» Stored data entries
>>

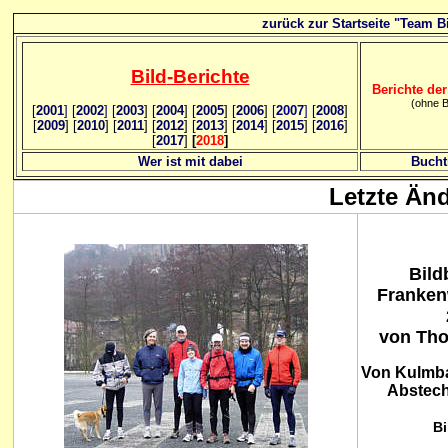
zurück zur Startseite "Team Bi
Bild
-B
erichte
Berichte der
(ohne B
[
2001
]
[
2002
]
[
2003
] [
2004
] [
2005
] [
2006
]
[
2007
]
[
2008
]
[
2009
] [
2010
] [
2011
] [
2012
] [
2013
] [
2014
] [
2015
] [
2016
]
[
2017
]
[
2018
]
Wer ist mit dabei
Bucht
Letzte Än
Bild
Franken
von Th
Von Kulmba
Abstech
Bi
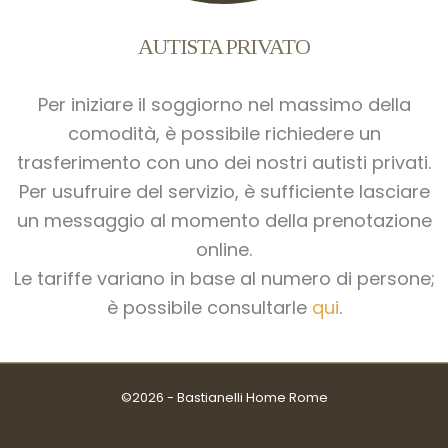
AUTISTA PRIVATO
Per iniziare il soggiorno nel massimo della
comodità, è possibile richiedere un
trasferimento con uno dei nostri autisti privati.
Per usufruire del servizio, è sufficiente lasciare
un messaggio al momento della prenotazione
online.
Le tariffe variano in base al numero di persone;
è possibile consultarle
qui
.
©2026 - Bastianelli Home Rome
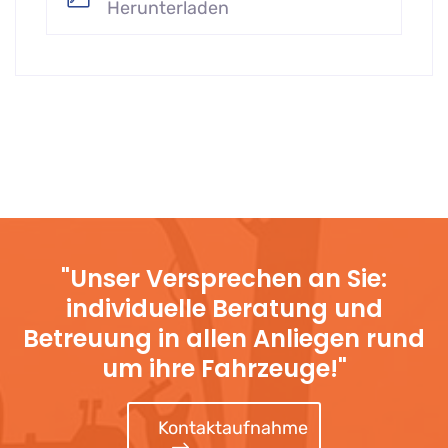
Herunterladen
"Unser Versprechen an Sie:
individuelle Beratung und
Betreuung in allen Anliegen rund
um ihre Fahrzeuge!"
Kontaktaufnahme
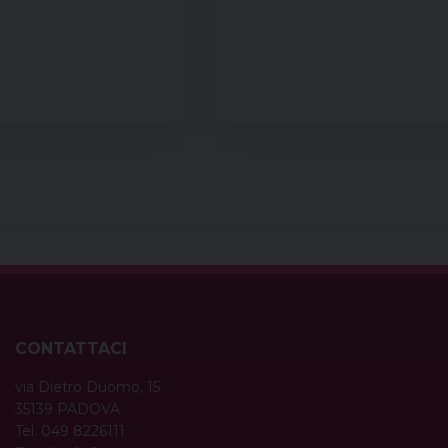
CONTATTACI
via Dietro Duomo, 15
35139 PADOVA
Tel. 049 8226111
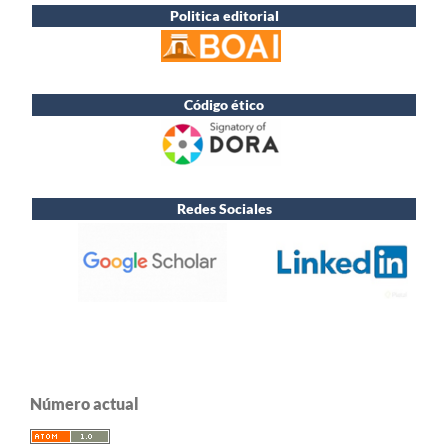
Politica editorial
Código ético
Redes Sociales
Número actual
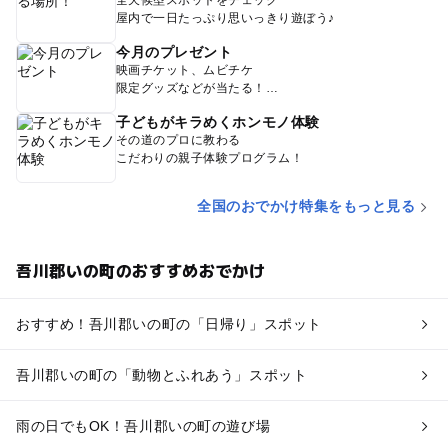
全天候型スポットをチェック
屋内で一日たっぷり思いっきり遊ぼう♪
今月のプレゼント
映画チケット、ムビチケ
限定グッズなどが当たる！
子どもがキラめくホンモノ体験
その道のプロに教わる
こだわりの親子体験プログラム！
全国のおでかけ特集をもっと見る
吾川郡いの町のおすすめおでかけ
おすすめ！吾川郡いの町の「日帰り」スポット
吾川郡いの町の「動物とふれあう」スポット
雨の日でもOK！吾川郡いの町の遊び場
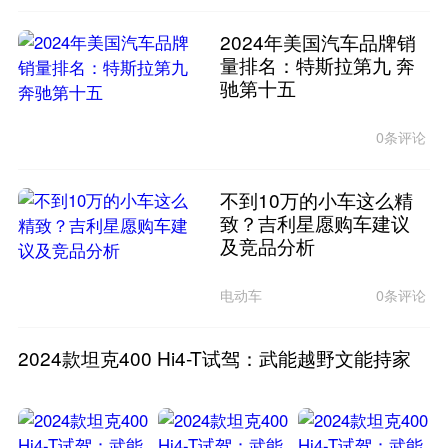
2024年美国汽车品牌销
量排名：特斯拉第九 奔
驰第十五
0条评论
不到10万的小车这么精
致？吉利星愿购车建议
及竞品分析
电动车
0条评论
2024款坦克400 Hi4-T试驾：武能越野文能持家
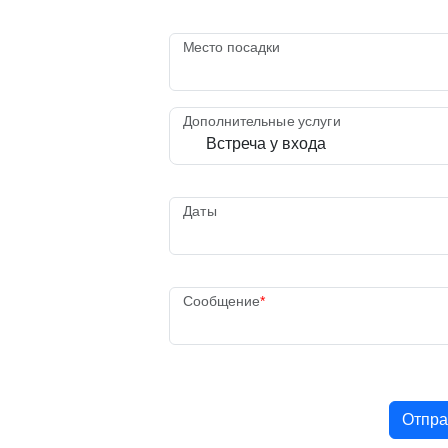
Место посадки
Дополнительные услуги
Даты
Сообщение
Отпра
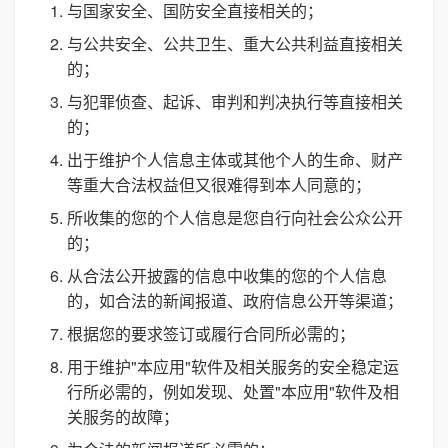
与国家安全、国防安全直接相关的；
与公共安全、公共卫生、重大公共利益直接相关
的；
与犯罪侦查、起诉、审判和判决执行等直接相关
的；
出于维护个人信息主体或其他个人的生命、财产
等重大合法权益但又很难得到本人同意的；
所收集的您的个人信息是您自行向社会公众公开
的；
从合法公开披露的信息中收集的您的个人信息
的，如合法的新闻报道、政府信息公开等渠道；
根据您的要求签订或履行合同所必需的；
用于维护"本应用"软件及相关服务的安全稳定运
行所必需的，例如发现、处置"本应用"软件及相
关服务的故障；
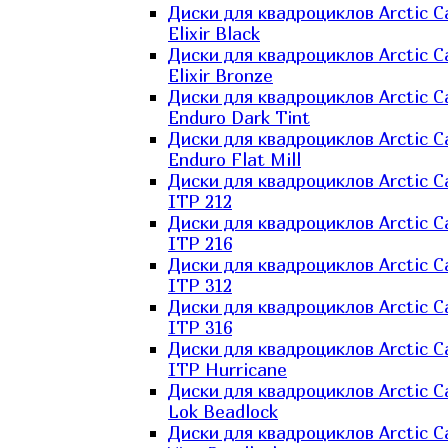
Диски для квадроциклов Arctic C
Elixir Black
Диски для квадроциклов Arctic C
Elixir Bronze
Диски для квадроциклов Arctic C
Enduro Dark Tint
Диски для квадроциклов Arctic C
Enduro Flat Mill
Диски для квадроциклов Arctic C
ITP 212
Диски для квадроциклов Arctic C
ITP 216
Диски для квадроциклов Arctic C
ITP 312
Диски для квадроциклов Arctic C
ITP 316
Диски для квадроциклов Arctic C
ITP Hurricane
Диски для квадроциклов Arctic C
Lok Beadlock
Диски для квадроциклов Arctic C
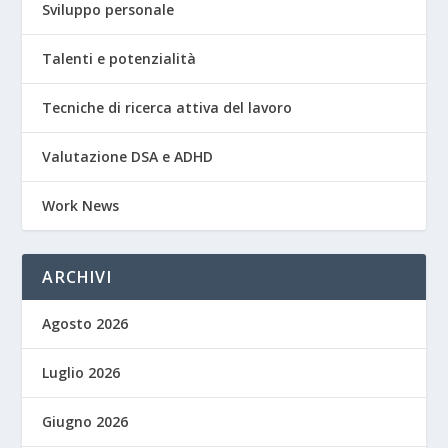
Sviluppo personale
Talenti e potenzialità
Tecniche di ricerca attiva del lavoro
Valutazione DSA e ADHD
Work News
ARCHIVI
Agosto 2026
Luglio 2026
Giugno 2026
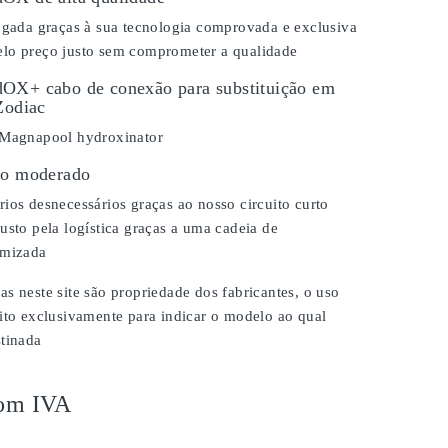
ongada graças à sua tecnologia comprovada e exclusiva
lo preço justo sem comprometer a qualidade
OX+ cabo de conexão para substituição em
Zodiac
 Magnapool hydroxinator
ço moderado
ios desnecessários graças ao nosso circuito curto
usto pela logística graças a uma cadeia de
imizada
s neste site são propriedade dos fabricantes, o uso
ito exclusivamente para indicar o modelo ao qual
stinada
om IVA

<<

» Exercise directions
A word-for-word copy is required of the lines above from the line with "Betreuung in allen Anliegen rund" through the last line of the data; no other lines and no pictures belong in it.

» Response area
Betreuung in allen Anliegen rund
um ihre Fahrzeuge!"
Kontaktaufnahme
CONTATTACI
via Dietro Duomo, 15
35139 PADOVA
Tel. 049 8226111
Politica editorial
Código ético
Redes Sociales
Número actual
全天候型スポットをチェック
屋内で一日たっぷり思いっきり遊ぼう♪
今月のプレゼント
映画チケット、ムビチケ
限定グッズなどが当たる！
子どもがキラめくホンモノ体験
その道のプロに教わる
こだわりの親子体験プログラム！
全国のおでかけ特集をもっと見る
吾川郡いの町のおすすめおでかけ
おすすめ！吾川郡いの町の「日帰り」スポット
吾川郡いの町の「動物とふれあう」スポット
雨の日でもOK！吾川郡いの町の遊び場
2024年美国汽车品牌销
量排名：特斯拉第九 奔
驰第十五
0条评论
不到10万的小车这么精
致？吉利星愿购车建议
及竞品分析
电动车
0条评论
2024款坦克400 Hi4-T试驾：武能越野文能持家
Место посадки
Дополнительные услуги
Даты
Сообщение
Отпра
与国家安全、国防安全直接相关的；
与公共安全、公共卫生、重大公共利益直接相关
的；
与犯罪侦查、起诉、审判和判决执行等直接相关
的；
出于维护个人信息主体或其他个人的生命、财产
等重大合法权益但又很难得到本人同意的；
所收集的您的个人信息是您自行向社会公众公开
的；
从合法公开披露的信息中收集的您的个人信息
的，如合法的新闻报道、政府信息公开等渠道；
根据您的要求签订或履行合同所必需的；
用于维护"本应用"软件及相关服务的安全稳定运
行所必需的，例如发现、处置"本应用"软件及相
关服务的故障；
Диски для квадроциклов Arctic C
Elixir Black
Диски для квадроциклов Arctic C
Elixir Bronze
Диски для квадроциклов Arctic C
Enduro Dark Tint
Диски для квадроциклов Arctic C
Enduro Flat Mill
Диски для квадроциклов Arctic C
ITP 212
Диски для квадроциклов Arctic C
ITP 216
Диски для квадроциклов Arctic C
ITP 312
Диски для квадроциклов Arctic C
ITP 316
Диски для квадроциклов Arctic C
ITP Hurricane
Диски для квадроциклов Arctic C
Lok Beadlock
Диски для квадроциклов Arctic C
Sviluppo personale
Talenti e potenzialità
Tecniche di ricerca attiva del lavoro
Valutazione DSA e ADHD
Work News
ARCHIVI
Agosto 2026
Luglio 2026
Giugno 2026
ongada graças à sua tecnologia comprovada e exclusiva
lo preço justo sem comprometer a qualidade
OX+ cabo de conexão para substituição em
Zodiac
 Magnapool hydroxinator
ço moderado
ios desnecessários graças ao nosso circuito curto
usto pela logística graças a uma cadeia de
imizada
s neste site são propriedade dos fabricantes, o uso
ito exclusivamente para indicar o modelo ao qual
stinada
om IVA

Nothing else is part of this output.